**Task requirements**
a) According to the Muhammad Ali report, why was Ali hospitalized this week?
b) Reproduce the passage of the Muhammad Ali report starting at "Boxing great Muhammad" and ending at "his own body.".

**Extract to read**
-=-=-=-=-

Boxing great Muhammad Ali dead at age 74

PHOENIX-- Former world heavyweight champion Muhammad Ali, whose record-setting boxing career, unprecedented flair for showmanship, and controversial stands made him one of the best-known figures of the 20th century, died on Friday aged 74, media reports said.


  Family spokesman Bob Gunnell told NBC News that Ali died in a Phoenix-area hospital. Reuters could not immediately confirm the report.
  "My heart is deeply saddened yet both appreciative and relieved that the greatest is now resting in the greatest place," boxer Roy Jones Jr. said on Twitter.
  Ali was hospitalized this week for a respiratory ailment. The former prize fighter had long been suffering from Parkinson's syndrome, which impaired his speech and made the once-graceful athlete almost a prisoner in his own body.
  Ali proclaimed himself "the greatest" - as well as "the boldest, the prettiest, the most superior, most scientific, most skillfullest."

-=-=-=-=-

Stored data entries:

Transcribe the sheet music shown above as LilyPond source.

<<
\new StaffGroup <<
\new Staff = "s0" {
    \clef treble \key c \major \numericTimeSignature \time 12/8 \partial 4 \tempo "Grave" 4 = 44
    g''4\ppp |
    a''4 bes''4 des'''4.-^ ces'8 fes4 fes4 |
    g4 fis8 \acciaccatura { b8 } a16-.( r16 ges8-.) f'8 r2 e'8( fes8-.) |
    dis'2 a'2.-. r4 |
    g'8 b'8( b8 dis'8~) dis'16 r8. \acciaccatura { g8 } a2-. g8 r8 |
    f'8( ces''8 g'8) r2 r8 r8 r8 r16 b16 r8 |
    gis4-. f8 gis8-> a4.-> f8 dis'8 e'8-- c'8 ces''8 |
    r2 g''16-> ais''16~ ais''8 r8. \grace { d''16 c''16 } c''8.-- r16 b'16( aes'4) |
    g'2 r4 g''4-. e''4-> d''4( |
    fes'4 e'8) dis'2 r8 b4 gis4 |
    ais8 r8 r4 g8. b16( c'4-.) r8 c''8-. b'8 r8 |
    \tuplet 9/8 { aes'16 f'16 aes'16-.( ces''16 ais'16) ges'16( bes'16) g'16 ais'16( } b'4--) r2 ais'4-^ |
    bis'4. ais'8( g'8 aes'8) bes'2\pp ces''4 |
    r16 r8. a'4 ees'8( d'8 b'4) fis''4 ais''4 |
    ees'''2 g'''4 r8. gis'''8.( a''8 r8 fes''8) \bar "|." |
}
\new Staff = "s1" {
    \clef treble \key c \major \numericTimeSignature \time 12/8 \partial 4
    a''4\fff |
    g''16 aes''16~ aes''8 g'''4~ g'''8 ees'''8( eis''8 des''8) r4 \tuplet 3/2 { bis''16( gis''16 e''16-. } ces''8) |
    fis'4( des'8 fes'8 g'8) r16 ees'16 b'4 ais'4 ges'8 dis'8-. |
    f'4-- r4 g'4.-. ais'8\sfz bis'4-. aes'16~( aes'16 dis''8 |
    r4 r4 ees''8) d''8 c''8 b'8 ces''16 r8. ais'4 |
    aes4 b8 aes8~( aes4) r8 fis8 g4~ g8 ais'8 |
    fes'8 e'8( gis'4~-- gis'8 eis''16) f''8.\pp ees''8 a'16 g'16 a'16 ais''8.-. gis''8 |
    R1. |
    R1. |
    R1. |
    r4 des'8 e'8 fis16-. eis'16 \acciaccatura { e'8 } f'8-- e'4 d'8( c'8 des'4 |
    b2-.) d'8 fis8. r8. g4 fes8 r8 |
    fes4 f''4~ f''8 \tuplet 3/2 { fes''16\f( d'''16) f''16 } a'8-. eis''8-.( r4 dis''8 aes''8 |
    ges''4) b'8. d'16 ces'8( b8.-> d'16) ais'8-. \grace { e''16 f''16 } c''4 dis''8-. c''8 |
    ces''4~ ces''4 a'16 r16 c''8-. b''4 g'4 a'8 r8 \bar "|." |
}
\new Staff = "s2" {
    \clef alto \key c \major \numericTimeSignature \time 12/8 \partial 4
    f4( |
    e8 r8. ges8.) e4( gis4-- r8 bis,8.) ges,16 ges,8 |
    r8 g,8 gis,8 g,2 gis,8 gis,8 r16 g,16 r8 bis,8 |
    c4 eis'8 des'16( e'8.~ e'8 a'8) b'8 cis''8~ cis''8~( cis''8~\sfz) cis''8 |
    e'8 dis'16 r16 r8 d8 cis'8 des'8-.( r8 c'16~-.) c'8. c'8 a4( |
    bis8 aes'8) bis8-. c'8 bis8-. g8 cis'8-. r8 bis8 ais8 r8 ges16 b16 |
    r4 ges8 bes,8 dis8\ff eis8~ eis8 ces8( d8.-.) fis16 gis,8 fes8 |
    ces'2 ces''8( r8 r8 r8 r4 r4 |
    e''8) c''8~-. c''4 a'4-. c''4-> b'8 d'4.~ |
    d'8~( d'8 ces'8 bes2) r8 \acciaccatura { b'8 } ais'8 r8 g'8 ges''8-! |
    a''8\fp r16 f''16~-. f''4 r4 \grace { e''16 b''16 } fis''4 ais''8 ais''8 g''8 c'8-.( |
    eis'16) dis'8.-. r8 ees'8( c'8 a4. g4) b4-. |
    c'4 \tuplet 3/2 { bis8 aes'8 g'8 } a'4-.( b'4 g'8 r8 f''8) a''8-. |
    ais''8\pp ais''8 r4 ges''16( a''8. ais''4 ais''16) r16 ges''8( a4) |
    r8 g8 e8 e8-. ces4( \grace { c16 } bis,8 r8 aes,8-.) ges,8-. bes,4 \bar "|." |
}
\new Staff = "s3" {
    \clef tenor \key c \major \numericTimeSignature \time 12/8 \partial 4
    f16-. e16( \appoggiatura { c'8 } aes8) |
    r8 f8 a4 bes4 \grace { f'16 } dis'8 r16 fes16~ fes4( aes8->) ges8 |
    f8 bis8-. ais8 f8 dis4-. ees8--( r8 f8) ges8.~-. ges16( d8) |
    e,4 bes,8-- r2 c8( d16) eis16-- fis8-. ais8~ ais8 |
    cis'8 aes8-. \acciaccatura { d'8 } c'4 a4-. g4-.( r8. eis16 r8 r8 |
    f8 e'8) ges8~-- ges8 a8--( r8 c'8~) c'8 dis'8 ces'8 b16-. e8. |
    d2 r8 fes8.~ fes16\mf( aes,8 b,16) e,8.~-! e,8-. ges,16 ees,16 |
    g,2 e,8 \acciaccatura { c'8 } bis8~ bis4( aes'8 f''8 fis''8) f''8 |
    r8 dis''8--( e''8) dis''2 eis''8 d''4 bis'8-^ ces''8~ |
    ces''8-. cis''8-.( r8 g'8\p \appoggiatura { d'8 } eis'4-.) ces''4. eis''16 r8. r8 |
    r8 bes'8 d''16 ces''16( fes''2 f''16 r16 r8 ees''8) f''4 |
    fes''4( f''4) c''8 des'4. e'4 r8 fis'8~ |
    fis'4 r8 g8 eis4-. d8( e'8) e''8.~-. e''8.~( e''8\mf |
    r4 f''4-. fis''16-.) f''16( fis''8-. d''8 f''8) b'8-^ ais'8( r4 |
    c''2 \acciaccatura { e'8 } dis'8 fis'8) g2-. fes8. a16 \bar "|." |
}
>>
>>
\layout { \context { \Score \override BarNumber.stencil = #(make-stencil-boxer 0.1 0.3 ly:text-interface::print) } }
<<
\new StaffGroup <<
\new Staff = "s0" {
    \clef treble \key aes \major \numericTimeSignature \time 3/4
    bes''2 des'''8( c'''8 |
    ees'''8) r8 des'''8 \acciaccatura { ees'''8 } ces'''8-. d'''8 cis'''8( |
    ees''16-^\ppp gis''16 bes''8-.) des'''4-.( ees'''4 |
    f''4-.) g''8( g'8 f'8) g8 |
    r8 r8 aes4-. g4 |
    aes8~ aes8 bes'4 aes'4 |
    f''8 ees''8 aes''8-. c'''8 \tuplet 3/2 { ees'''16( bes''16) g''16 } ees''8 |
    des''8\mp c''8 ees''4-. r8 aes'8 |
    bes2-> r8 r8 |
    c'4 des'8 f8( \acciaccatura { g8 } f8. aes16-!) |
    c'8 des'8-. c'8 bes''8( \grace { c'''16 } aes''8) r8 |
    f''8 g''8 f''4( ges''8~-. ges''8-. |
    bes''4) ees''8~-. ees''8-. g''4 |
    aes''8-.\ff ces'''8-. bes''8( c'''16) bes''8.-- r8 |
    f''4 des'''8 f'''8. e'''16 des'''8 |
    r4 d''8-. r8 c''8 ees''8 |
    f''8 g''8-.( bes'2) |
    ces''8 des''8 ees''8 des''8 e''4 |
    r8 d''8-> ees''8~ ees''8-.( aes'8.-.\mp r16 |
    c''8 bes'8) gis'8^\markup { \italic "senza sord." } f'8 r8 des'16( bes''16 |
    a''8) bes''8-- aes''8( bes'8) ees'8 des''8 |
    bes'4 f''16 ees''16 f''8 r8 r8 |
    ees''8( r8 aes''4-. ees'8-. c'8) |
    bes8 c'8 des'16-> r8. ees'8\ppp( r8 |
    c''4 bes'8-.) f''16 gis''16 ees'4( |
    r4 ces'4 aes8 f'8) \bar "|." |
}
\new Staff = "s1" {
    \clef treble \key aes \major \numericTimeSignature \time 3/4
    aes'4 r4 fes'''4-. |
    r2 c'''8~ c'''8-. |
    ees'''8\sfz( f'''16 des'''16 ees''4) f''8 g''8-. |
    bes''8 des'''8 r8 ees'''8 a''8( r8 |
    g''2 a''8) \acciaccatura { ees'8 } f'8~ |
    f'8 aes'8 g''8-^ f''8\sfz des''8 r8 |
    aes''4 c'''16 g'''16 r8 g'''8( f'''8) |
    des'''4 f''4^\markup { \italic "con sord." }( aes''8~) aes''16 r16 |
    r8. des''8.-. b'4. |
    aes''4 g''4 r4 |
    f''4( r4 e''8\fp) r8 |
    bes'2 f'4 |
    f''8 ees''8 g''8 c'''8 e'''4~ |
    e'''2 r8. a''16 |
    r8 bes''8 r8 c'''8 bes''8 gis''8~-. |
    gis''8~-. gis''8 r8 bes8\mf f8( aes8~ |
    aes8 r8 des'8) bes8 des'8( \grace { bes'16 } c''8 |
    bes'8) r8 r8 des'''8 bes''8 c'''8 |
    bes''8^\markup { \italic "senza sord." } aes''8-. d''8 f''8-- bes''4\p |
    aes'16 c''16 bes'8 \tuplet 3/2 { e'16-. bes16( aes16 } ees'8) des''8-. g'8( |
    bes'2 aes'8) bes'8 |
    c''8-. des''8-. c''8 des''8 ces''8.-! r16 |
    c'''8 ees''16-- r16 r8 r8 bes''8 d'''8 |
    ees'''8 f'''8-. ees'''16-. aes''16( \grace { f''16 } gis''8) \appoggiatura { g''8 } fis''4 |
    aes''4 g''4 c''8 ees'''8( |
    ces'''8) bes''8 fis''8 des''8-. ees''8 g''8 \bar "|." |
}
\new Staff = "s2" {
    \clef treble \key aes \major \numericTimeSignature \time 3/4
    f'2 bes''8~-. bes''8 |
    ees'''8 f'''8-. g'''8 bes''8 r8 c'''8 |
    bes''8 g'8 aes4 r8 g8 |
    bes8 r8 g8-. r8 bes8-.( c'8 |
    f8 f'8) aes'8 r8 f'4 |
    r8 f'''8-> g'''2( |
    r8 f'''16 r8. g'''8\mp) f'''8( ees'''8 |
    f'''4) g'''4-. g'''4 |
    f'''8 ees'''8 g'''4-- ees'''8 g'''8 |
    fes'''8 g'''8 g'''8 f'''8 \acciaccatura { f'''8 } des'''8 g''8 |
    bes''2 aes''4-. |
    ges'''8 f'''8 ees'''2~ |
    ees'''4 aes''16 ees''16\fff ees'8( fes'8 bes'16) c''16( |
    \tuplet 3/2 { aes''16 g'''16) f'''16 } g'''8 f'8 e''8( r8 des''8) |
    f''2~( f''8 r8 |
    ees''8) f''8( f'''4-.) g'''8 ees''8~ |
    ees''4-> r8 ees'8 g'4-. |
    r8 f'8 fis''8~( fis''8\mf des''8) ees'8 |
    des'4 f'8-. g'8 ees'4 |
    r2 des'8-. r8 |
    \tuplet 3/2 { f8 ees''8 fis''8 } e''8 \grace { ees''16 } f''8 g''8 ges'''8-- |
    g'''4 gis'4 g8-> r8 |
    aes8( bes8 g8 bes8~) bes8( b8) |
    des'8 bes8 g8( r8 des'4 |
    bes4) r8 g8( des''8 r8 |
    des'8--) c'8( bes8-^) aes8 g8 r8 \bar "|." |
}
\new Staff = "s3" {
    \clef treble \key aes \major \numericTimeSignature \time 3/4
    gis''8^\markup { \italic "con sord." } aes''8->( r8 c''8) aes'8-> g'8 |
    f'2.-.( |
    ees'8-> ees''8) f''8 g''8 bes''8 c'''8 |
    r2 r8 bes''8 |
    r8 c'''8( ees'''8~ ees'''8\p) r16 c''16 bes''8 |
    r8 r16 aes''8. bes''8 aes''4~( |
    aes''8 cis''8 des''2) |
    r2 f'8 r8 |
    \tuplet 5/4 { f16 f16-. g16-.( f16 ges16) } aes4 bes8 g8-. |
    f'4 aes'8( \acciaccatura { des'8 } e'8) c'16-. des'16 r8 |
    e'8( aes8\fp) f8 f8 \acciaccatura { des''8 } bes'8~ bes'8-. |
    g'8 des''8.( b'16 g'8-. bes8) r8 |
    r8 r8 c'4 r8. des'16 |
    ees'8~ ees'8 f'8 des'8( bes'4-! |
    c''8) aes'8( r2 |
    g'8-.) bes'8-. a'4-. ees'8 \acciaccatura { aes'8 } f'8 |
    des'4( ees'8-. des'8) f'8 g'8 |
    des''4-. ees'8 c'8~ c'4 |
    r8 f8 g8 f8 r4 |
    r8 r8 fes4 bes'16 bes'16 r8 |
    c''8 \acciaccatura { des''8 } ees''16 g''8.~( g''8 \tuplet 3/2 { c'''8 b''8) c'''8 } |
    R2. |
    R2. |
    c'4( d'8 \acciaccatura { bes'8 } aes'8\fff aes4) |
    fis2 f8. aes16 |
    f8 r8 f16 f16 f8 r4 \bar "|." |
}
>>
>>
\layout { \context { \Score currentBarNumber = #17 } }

-=-=-=-=-

**Solutions to the problems**
a) He was hospitalized for a respiratory ailment.

b)
Boxing great Muhammad Ali dead at age 74

PHOENIX-- Former world heavyweight champion Muhammad Ali, whose record-setting boxing career, unprecedented flair for showmanship, and controversial stands made him one of the best-known figures of the 20th century, died on Friday aged 74, media reports said.


  Family spokesman Bob Gunnell told NBC News that Ali died in a Phoenix-area hospital. Reuters could not immediately confirm the report.
  "My heart is deeply saddened yet both appreciative and relieved that the greatest is now resting in the greatest place," boxer Roy Jones Jr. said on Twitter.
  Ali was hospitalized this week for a respiratory ailment. The former prize fighter had long been suffering from Parkinson's syndrome, which impaired his speech and made the once-graceful athlete almost a prisoner in his own body.